- [PROMPT]: Scan the data below for the string "source". Show every line where it turns up.

- [Dataset records]:
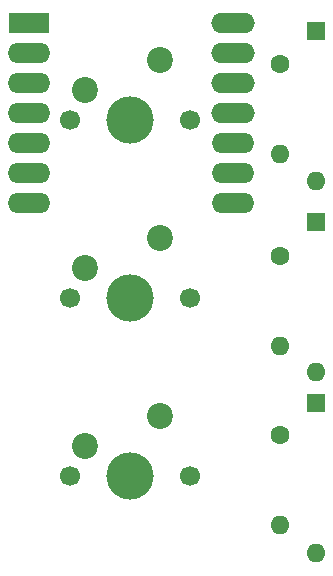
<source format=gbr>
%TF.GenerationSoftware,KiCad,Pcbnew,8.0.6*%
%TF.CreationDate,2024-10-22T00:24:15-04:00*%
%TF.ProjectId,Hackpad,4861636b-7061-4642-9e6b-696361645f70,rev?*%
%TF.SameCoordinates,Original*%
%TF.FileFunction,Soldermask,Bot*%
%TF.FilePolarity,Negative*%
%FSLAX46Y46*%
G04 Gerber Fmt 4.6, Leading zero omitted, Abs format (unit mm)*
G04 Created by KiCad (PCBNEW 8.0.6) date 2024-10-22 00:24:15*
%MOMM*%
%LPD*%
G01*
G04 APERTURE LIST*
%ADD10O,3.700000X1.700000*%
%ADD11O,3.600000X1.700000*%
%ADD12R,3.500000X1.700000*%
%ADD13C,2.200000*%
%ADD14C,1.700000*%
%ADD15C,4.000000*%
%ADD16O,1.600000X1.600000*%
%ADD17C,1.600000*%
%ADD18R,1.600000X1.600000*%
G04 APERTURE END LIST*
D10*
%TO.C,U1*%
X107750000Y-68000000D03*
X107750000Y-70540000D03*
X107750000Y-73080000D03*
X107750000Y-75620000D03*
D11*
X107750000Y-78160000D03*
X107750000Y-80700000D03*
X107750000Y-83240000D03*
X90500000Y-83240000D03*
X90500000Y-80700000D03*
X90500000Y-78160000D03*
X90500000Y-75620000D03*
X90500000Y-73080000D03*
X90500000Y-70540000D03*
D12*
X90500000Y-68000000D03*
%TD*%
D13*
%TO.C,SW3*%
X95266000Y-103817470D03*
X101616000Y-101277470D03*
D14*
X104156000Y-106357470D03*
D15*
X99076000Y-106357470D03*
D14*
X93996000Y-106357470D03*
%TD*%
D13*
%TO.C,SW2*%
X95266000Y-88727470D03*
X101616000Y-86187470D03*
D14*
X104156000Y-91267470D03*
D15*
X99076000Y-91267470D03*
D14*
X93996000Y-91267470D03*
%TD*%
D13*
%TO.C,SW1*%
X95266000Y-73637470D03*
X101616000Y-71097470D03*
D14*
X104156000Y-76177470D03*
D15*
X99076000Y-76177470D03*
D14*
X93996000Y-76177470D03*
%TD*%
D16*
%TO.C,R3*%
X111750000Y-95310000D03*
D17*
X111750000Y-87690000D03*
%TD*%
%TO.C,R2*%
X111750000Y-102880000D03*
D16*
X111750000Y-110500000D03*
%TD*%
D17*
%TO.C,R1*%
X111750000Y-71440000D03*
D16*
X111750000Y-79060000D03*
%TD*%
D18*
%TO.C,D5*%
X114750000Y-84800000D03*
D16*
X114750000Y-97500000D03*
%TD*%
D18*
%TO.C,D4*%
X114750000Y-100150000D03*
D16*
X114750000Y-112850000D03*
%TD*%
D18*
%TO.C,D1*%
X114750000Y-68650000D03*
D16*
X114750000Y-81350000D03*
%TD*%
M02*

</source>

---

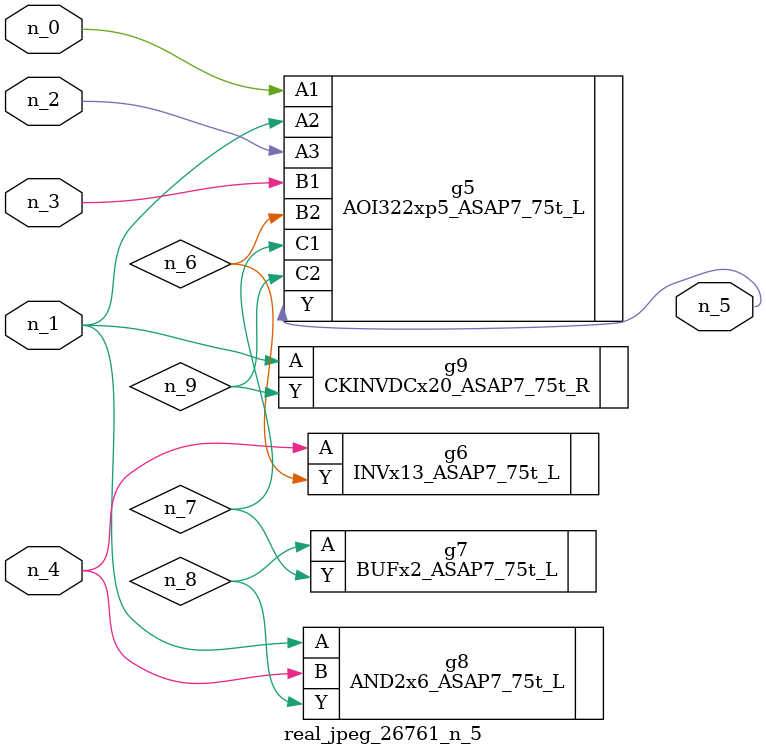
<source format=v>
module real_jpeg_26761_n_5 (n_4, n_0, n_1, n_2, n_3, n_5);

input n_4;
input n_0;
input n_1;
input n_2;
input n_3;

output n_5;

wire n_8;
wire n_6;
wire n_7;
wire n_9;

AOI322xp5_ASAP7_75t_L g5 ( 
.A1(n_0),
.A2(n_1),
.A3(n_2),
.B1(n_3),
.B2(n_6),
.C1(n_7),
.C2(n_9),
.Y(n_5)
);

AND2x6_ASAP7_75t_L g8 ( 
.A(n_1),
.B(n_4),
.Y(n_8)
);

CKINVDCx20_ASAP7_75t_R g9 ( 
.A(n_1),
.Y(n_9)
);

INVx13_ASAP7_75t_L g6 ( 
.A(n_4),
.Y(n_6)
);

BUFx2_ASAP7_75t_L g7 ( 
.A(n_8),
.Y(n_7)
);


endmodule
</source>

- [ANSWER TO THIS EXERCISE]:
<source format=gbr>
</source>
<source format=v>
</source>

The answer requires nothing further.